本発明の、実施例1〜4に見るように、(A)として、ブロックポリプロピレン系樹脂を改質したものを用いた場合は、参考例11〜14に比べて、耐衝撃性が改善される傾向があることが分かる。
特に、参考例11と実施例1、参考例12と実施例2、参考例13と実施例3、などを比較すると、(A)の使用量が5重量部という低配合部数から耐衝撃性が改善され、配合部数を増やしてもその傾向は維持されることが分かる。
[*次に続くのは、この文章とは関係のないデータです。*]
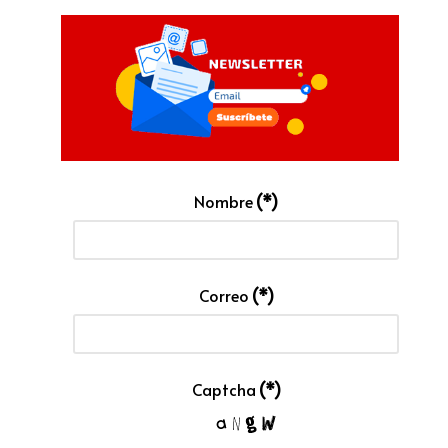
Nombre
(*)
Correo
(*)
Captcha
(*)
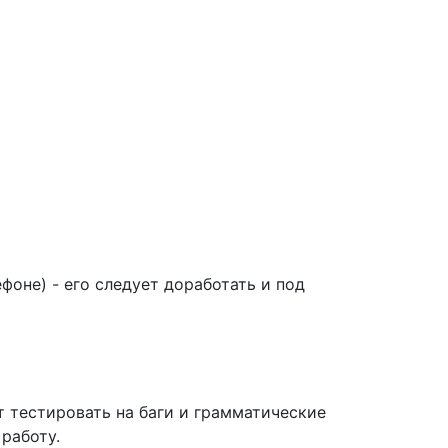
оне) - его следует доработать и под
ют тестировать на баги и грамматические
работу.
また、実施例5〜14に見るように、(A)として、それぞれ流動性の異なる(A−1)、(A−2)(A−4)、(A−5)のいずれかと、(B)として、それぞれ流動性の異なる(B−1)、(B−2)、(B−4)のいずれかとを組み合わせた場合においては、いずれも3倍発泡が可能であり、参考例11の、(A)としてプロピレン単独重合体を改質したものを用いた場合に比べると、耐衝撃性にも優れていることが分かる。
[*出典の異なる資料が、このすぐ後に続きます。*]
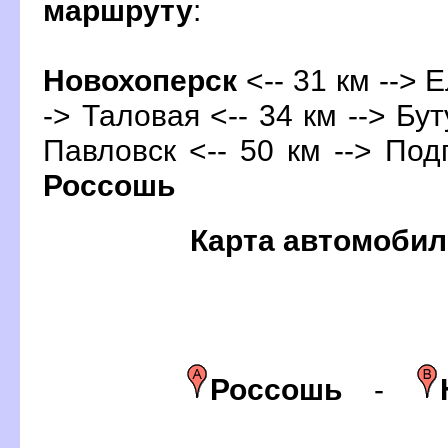
маршруту
:
Новохоперск
<-- 31 км --> 
-> Таловая <-- 34 км --> Бут
Павловск <-- 50 км --> Подг
Россошь
Карта автомобил
Россошь
-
表3からは、(A)のMFRが好ましくは1(g/10分、以下同じ)以上150以下、さらに好ましくは3以上100以下、最も好ましくは5以上90以下の(A)と、MFRが好ましくは1以上90以下、さらに好ましくは3以上80以下、最も好ましくは9以上55以下の(B)とを、(A):(B)が好ましくは1:99(それぞれ重量部、(A)と(B)の合計を100重量部とする、以下同じ)〜40:60、さらに好ましくは3:97〜30:70の範囲で配合することが例示されていると理解できる。

Claims (4)

  1. 230℃、2.16kg荷重で測定されるメルトフローレートが1g/10分以上100g/10分未満である共役ジエン改質プロピレン−エチレンブロック共重合体である共役ジエン改質ポリプロピレン系樹脂(A)、及び、
    230℃、2.16kg荷重で測定されるメルトフローレートが1g/10分以上80g/10分未満であるプロピレン−エチレンブロック共重合体であるポリプロピレン系樹脂(B)を含有し、
    (A)成分におけるエチレン成分の含有量は1重量%以上であり、
    (A)成分と(B)成分の合計100重量%に対し(A)成分の含有量が1〜49重量%、(B)成分の含有量が51〜99重量%である、ポリプロピレン系樹脂組成物について、
    それを射出発泡成形することで得られた、発泡倍率が2.5倍〜8.0倍の、射出発泡成形体。
  2. (A)成分と(B)成分の合計100重量%に対し、(A)成分の含有量が5〜20重量%、(B)成分の含有量が95〜80重量%であり、
    (A)成分の230℃、2.16kg荷重で測定されるメルトフローレートが5g/10分以上90g/10分未満であり、かつ
    (B)成分の230℃、2.16kg荷重で測定されるメルトフローレートが5g/10分以上80g/10分未満である、前記ポリプロピレン系樹脂組成物について、
    発泡倍率が3.0倍〜6.0倍の、
    請求項1に記載の射出発泡成形体。
  3. 請求項1または2に記載の射出発泡成形体を使用した、自動車内装用材料。
  4. 固定型と前進および後退可能な可動型とから構成され、最終製品形状位置に相当する金型キャビティクリアランスt2よりも小さい金型キャビティクリアランスt0を有する金型キャビティ中に、
    前記ポリプロピレン系樹脂組成物と発泡剤の溶融混合物を射出充填した後に、
    t2よりも小さく、t0よりも大きい金型キャビティクリアランスt1まで可動型を後退させる第一発泡工程、
    次いでt1のクリアランスを所定の設定時間保持した後に、さらに最終製品の形状に相当する金型キャビティクリアランスt2まで可動型を後退させる第二発泡工程を含む、
    請求項1〜3のいずれか一項に記載の、射出発泡成形体の製造方法。